According to a report by The Information on Monday, sources revealed that Google co-founder Sergey Brin and Google DeepMind CTO Koray Kavukcuoglu are both directly involved with the team, demonstrating the strategic priority of this action at the highest levels of Google's management. In a recent internal memo, Brin used urgent language, requiring Google DeepMind employees to "actively transform, close the gap in agent execution, and turn our models into the main developers of code."

This sense of urgency has a real basis. Google's CFO Anat Ashkenazi disclosed during an earnings call in February that AI programming tools are currently responsible for about 50% of Google's internal code writing; meanwhile, Boris Cherny, head of Claude Code at Anthropic, publicly stated in January that "nearly 100%" of Anthropic's code is written by AI. This gap is the direct trigger for Google's emergency response.

Elite Team Established, Aiming for the Ultimate Goal of AI "Self-Evolution"

Google has drawn top talent from its researchers and engineers to form a "task force" focused on improving AI programming models. Three sources confirmed that the team is led by Google DeepMind research engineer Sebastian Borgeaud, who previously led pretraining work at Google DeepMind.

The core mission of the team is to improve the model's performance on long-term programming tasks, such as writing a complete software system from scratch. These tasks are highly complex and require models to read large numbers of files and accurately understand user intent.

Brin regards enhancing AI programming skills as a key step toward achieving "AI takeoff"—a stage where AI can self-improve and independently advance research. He said that once advanced programming agents are combined with AIs capable of solving mathematical problems and running experiments autonomously, it will be possible to automate the work of AI researchers and engineers on a large scale in the future. OpenAI has already internally deployed similar tools to accelerate the productivity of their AI researchers, including automatically generating code for model experiments.

Strategic Focus Shifts, Internal Code Training Becomes Key

This initiative is accompanied by a notable strategic shift: Google is moving its programming model focus away from external customers and toward serving internal company needs.

The technical logic behind this shift is that Google's private codebase differs significantly from the external code typically used to train general-purpose programming agents, so it is necessary to specifically train models using internal code to improve actual performance. However, models trained on internal code cannot be released publicly, but in theory, they can support the release of higher-quality public models in the future.

A Google spokesperson stated that internal programming tools have seen "widespread adoption," greatly accelerating the development of our models and AI tools—which is our true focus.

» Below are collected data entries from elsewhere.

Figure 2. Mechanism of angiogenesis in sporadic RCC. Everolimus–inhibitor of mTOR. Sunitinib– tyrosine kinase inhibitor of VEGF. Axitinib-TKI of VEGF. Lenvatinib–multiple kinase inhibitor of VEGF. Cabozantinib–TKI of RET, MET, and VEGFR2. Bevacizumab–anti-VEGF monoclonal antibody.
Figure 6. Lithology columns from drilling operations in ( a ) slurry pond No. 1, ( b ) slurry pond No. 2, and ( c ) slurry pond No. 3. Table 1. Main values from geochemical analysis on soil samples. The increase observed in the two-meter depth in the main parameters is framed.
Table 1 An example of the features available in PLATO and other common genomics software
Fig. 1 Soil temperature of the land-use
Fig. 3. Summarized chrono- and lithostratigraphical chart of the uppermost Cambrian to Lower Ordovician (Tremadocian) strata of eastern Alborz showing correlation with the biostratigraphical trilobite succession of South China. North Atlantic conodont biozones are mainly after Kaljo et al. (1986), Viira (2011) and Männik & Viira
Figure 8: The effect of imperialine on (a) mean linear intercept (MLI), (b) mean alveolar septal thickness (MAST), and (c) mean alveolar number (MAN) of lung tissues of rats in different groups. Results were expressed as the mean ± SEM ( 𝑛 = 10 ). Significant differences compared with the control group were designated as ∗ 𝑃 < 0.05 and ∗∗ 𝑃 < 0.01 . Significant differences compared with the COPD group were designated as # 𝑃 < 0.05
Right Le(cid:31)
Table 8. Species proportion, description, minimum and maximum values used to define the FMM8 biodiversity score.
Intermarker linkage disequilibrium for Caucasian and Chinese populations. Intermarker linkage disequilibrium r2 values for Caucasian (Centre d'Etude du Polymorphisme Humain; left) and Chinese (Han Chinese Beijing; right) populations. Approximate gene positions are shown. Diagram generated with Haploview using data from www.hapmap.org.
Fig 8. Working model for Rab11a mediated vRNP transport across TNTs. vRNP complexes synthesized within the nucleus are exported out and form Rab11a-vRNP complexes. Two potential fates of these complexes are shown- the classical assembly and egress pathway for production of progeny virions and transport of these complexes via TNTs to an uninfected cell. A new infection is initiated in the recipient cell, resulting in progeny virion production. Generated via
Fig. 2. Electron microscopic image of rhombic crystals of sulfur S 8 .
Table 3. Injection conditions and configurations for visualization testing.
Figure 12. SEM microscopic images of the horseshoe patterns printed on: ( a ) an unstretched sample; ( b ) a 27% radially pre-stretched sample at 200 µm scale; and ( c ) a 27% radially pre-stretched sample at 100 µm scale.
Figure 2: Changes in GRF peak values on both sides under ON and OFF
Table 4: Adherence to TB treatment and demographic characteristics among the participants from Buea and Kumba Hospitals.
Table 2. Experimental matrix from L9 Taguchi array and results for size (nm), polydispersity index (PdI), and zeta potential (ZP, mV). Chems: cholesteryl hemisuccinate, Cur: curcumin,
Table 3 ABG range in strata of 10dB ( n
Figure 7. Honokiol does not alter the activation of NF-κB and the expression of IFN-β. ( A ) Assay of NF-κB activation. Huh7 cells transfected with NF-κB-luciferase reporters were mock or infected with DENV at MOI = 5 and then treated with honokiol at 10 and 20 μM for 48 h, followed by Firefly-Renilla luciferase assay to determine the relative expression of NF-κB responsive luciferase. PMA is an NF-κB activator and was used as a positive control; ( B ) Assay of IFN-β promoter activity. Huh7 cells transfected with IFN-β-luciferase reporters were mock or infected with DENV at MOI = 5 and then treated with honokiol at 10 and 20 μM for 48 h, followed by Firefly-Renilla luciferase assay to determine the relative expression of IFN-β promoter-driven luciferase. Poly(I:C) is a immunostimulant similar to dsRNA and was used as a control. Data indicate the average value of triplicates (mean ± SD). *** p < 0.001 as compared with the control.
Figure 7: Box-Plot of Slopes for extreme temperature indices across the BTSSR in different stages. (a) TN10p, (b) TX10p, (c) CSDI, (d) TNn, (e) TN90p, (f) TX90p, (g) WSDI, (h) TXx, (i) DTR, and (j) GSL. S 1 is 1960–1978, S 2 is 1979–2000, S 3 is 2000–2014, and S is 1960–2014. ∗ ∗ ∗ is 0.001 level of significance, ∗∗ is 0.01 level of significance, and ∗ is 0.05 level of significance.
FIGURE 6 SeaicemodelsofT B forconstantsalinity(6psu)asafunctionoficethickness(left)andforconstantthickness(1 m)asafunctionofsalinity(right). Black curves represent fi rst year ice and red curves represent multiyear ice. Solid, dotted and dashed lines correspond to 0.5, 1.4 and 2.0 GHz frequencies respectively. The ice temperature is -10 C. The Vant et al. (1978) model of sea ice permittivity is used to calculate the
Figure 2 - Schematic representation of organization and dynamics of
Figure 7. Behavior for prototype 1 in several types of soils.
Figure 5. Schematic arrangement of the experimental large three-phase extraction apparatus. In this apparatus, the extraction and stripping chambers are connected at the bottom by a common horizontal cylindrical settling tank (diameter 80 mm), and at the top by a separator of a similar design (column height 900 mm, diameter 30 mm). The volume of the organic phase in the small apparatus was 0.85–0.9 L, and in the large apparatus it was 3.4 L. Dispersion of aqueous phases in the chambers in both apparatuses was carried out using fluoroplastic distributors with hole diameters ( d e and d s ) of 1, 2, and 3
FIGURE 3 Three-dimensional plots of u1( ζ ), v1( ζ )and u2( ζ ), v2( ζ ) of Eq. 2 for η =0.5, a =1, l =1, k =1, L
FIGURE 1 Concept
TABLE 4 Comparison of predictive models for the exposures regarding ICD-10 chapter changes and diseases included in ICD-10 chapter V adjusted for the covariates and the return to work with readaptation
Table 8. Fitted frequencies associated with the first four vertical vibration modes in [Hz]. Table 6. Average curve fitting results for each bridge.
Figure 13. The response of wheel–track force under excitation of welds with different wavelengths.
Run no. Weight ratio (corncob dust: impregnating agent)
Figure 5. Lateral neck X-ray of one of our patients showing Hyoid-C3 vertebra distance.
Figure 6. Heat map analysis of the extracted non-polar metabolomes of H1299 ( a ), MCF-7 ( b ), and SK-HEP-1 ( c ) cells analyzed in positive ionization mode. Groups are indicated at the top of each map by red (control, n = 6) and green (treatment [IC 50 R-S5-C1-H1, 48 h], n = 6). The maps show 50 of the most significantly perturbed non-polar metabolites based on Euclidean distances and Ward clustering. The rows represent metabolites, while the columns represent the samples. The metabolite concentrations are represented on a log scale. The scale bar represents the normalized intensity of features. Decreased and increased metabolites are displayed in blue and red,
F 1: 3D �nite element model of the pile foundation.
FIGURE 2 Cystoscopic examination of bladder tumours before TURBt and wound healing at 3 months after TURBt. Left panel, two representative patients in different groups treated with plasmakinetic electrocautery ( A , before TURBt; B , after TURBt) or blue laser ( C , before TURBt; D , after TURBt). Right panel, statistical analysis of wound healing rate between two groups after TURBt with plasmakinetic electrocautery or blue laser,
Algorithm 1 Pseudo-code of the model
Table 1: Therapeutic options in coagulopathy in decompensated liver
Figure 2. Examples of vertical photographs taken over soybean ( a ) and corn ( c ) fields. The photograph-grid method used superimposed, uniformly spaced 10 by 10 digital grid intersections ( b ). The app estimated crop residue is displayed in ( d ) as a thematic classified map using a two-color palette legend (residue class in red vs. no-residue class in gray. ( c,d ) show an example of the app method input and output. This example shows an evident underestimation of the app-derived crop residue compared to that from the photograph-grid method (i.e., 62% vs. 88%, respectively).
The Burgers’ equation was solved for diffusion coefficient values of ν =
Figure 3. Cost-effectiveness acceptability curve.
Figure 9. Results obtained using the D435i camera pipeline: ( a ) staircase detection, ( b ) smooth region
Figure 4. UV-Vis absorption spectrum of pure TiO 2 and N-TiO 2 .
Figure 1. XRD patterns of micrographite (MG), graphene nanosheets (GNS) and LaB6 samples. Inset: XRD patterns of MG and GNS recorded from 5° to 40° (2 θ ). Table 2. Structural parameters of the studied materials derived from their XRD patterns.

Internal Rollout Accelerates, Employee Usage Rate Included in Assessment

Google is also ramping up efforts to promote internal adoption. According to two sources, Google has followed Meta's example by establishing internal leaderboards to track employee usage of the internal programming tool Jetski. In addition, certain teams outside Google DeepMind have implemented mandatory AI training for engineers.

In the memo, Brin explicitly required every Gemini engineer to be mandatorily required to use internal agent tools for complex multi-step tasks.

This internal mobilization reflects the competitive landscape across the frontier AI field. Programming capabilities have become the key battleground for major AI labs this year—OpenAI last month announced the shutdown of its Sora video generator to reallocate resources toward programming and enterprise business; while Anthropic, with its accumulated advantage in code generation, continues to put pressure on Google and OpenAI. Google's formation of this "task force" is the latest sign of this intensifying contest.